(Data records begins)

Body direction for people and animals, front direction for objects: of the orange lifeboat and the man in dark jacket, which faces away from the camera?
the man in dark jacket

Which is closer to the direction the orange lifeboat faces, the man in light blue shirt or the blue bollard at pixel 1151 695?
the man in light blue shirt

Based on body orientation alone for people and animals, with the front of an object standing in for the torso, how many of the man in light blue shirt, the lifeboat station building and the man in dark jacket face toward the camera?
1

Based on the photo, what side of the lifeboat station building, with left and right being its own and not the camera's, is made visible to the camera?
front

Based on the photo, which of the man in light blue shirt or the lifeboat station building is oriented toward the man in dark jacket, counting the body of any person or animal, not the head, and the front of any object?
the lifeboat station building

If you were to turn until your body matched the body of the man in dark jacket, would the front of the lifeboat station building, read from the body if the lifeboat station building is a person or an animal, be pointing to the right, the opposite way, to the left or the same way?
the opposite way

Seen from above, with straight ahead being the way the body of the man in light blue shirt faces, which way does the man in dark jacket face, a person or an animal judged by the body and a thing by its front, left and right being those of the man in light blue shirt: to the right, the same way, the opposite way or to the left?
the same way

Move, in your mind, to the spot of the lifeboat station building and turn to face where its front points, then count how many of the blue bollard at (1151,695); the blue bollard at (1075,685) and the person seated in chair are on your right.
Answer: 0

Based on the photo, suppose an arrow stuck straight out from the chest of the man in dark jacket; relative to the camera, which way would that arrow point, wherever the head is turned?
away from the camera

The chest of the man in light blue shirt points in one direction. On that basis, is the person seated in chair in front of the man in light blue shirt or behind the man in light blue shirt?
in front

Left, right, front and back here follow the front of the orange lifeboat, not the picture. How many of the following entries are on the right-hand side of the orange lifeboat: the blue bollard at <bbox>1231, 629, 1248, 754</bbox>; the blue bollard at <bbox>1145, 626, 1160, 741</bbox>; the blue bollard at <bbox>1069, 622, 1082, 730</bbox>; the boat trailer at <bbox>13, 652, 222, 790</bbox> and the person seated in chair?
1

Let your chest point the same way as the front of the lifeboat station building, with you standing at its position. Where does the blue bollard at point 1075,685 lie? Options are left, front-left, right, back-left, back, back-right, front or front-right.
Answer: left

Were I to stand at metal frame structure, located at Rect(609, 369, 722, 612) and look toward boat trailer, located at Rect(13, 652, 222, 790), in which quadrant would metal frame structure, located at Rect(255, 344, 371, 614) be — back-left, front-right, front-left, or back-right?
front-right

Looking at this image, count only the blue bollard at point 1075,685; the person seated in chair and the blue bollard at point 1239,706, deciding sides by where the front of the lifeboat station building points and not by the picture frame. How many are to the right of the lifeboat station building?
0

(Data records ends)

• [Exercise requirements]
Repeat each entry above exactly as it appears.

• [Answer space]
Body direction for people and animals, front direction for objects: of the orange lifeboat and the man in dark jacket, which faces away from the camera?
the man in dark jacket

Which is closer to the direction the orange lifeboat faces, the man in light blue shirt or the blue bollard at pixel 1151 695?
the man in light blue shirt

Based on body orientation alone for people and animals, with the front of an object standing in for the torso, how many of the man in light blue shirt, the lifeboat station building and the man in dark jacket face toward the camera?
1

Based on the photo, what side of the lifeboat station building, with left and right being its own and not the camera's, is made visible to the camera?
front

Based on the photo, which of the man in light blue shirt or the lifeboat station building is oriented toward the man in dark jacket, counting the body of any person or animal, not the head, and the front of any object?
the lifeboat station building

If you were to turn until your body matched the body of the man in dark jacket, would the front of the lifeboat station building, read from the body if the lifeboat station building is a person or an animal, be pointing to the right, the opposite way, to the left or the same way?
the opposite way

Seen from above, with straight ahead being the way the body of the man in light blue shirt faces, which way does the man in dark jacket face, a person or an animal judged by the body and a thing by its front, left and right being those of the man in light blue shirt: to the right, the same way, the opposite way or to the left?
the same way

Move, in your mind, to the spot of the lifeboat station building and turn to face where its front points, then count how many of the blue bollard at (1151,695); the blue bollard at (1075,685) and the person seated in chair are on your right.
Answer: 0

Based on the photo, suppose an arrow stuck straight out from the chest of the man in dark jacket; relative to the camera, which way would that arrow point, wherever the head is turned?
away from the camera

The chest of the man in light blue shirt points in one direction. On that basis, is the person seated in chair in front of the man in light blue shirt or behind the man in light blue shirt?
in front

Left, right, front and back here follow the front of the orange lifeboat, not the picture. How many of the following entries are on the right-hand side of the orange lifeboat: the blue bollard at <bbox>1231, 629, 1248, 754</bbox>; the blue bollard at <bbox>1145, 626, 1160, 741</bbox>; the blue bollard at <bbox>1069, 622, 1082, 730</bbox>; the boat trailer at <bbox>13, 652, 222, 790</bbox> and the person seated in chair?
1

Let your chest point the same way as the front of the lifeboat station building, with you standing at its position. Where does the blue bollard at point 1075,685 lie? Options are left, front-left, right, back-left, back, back-right, front or front-right.
Answer: left

Were I to stand at metal frame structure, located at Rect(609, 369, 722, 612) and look toward boat trailer, located at Rect(13, 652, 222, 790), in which quadrant would metal frame structure, located at Rect(255, 344, 371, 614) be — back-left, front-right, front-left, or back-right?
front-right

Looking at this image, count only the blue bollard at point 1075,685; the person seated in chair and the blue bollard at point 1239,706, deciding sides by where the front of the lifeboat station building points and not by the picture frame. How many are to the right of the lifeboat station building?
0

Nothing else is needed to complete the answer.